**УСЛОВИЕ ЗАДАЧИ A**
Перепечатайте без изменений фрагмент записей от их начала до строки, содержащей «country: Malaysia», включительно.

**ТЕКСТ ДЛЯ ЧТЕНИЯ**

Таким образом, сами достоинства Карамзина обернулись в глазах его младших современников недостатками: «Нынче говорят, что нам до слога? пиши как хочешь, только пиши дело», – утверждал П.Я. Чаадаев. При этом сам Чаадаев прекрасно ощущал зависимость русской истории от пера писателя: «Мысль разрушила бы нашу историю, кистью одною можно ее создать»[685]. В другом месте Чаадаев высказался на эту же тему более определенно: «История нашей страны, например, рассказана недостаточно; из этого, однако, не следует, что ее нельзя разгадать. Мысль более сильная, более проникновенная, чем мысль Карамзина, когда-нибудь это сделает»[686].
Итак, дилемма заключалась в том, надо ли историю писать или разгадывать, является ли она миром, возникающим в воображении историка, или есть некий внеположный его разуму ребус, требующий разгадывания. Если в первом случае историк нуждается в аудитории, для которой ведется рассказ, то во втором случае он остается наедине с историей и занимается не собиранием фактов, а их осмыслением: «Самые факты, сколько бы их ни собирать, еще никогда не создадут достоверности, которую нам может дать лишь способ их понимания»[687].

**ДАННЫЕ ДЛЯ УПРАЖНЕНИЯ**
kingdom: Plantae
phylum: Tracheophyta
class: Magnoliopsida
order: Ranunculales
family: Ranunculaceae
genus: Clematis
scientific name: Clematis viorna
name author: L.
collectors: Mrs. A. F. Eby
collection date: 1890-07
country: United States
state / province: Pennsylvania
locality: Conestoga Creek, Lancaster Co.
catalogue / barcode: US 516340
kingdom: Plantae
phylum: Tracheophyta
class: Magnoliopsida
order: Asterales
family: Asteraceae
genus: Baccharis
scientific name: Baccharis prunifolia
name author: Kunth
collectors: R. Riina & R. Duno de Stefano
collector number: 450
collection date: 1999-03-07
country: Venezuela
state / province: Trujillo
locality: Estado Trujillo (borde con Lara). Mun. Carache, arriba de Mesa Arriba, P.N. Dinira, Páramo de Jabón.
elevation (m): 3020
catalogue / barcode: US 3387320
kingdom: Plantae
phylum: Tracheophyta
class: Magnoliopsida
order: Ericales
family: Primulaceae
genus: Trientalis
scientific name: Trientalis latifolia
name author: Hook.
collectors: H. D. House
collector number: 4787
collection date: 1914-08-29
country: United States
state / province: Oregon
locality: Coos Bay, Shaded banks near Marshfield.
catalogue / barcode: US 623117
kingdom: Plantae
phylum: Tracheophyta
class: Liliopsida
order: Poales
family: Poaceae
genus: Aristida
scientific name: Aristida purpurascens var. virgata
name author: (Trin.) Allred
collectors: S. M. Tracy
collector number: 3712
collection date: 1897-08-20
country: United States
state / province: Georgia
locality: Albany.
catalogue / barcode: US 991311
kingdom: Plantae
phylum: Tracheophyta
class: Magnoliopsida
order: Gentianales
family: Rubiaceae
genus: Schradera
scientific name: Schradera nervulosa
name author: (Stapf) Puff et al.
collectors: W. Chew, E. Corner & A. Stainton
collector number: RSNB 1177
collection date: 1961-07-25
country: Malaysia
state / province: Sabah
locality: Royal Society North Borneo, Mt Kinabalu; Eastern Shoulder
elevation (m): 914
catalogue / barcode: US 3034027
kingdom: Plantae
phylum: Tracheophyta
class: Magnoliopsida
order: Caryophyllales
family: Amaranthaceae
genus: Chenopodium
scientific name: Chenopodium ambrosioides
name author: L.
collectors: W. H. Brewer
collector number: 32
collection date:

**УСЛОВИЕ ЗАДАЧИ B**
Определите по отрывку о Карамзине, верны ли утверждения (i), (ii) и (iii). На каждое ответьте «да» или «нет» и дословно приведите решающие слова отрывка. (i) Чаадаев полагал, что историю страны когда-нибудь разгадает мысль сильнее мысли Карамзина. (ii) По словам Чаадаева, русскую историю можно создать мыслью. (iii) В первом случае историк, согласно отрывку, не нуждается в аудитории.

**ИТОГОВЫЙ ОТВЕТ A**
kingdom: Plantae
phylum: Tracheophyta
class: Magnoliopsida
order: Ranunculales
family: Ranunculaceae
genus: Clematis
scientific name: Clematis viorna
name author: L.
collectors: Mrs. A. F. Eby
collection date: 1890-07
country: United States
state / province: Pennsylvania
locality: Conestoga Creek, Lancaster Co.
catalogue / barcode: US 516340
kingdom: Plantae
phylum: Tracheophyta
class: Magnoliopsida
order: Asterales
family: Asteraceae
genus: Baccharis
scientific name: Baccharis prunifolia
name author: Kunth
collectors: R. Riina & R. Duno de Stefano
collector number: 450
collection date: 1999-03-07
country: Venezuela
state / province: Trujillo
locality: Estado Trujillo (borde con Lara). Mun. Carache, arriba de Mesa Arriba, P.N. Dinira, Páramo de Jabón.
elevation (m): 3020
catalogue / barcode: US 3387320
kingdom: Plantae
phylum: Tracheophyta
class: Magnoliopsida
order: Ericales
family: Primulaceae
genus: Trientalis
scientific name: Trientalis latifolia
name author: Hook.
collectors: H. D. House
collector number: 4787
collection date: 1914-08-29
country: United States
state / province: Oregon
locality: Coos Bay, Shaded banks near Marshfield.
catalogue / barcode: US 623117
kingdom: Plantae
phylum: Tracheophyta
class: Liliopsida
order: Poales
family: Poaceae
genus: Aristida
scientific name: Aristida purpurascens var. virgata
name author: (Trin.) Allred
collectors: S. M. Tracy
collector number: 3712
collection date: 1897-08-20
country: United States
state / province: Georgia
locality: Albany.
catalogue / barcode: US 991311
kingdom: Plantae
phylum: Tracheophyta
class: Magnoliopsida
order: Gentianales
family: Rubiaceae
genus: Schradera
scientific name: Schradera nervulosa
name author: (Stapf) Puff et al.
collectors: W. Chew, E. Corner & A. Stainton
collector number: RSNB 1177
collection date: 1961-07-25
country: Malaysia

**ИТОГОВЫЙ ОТВЕТ B**
(i) Да: «Мысль более сильная, более проникновенная, чем мысль Карамзина, когда-нибудь это сделает».
(ii) Нет: «Мысль разрушила бы нашу историю, кистью одною можно ее создать».
(iii) Нет: «в первом случае историк нуждается в аудитории, для которой ведется рассказ».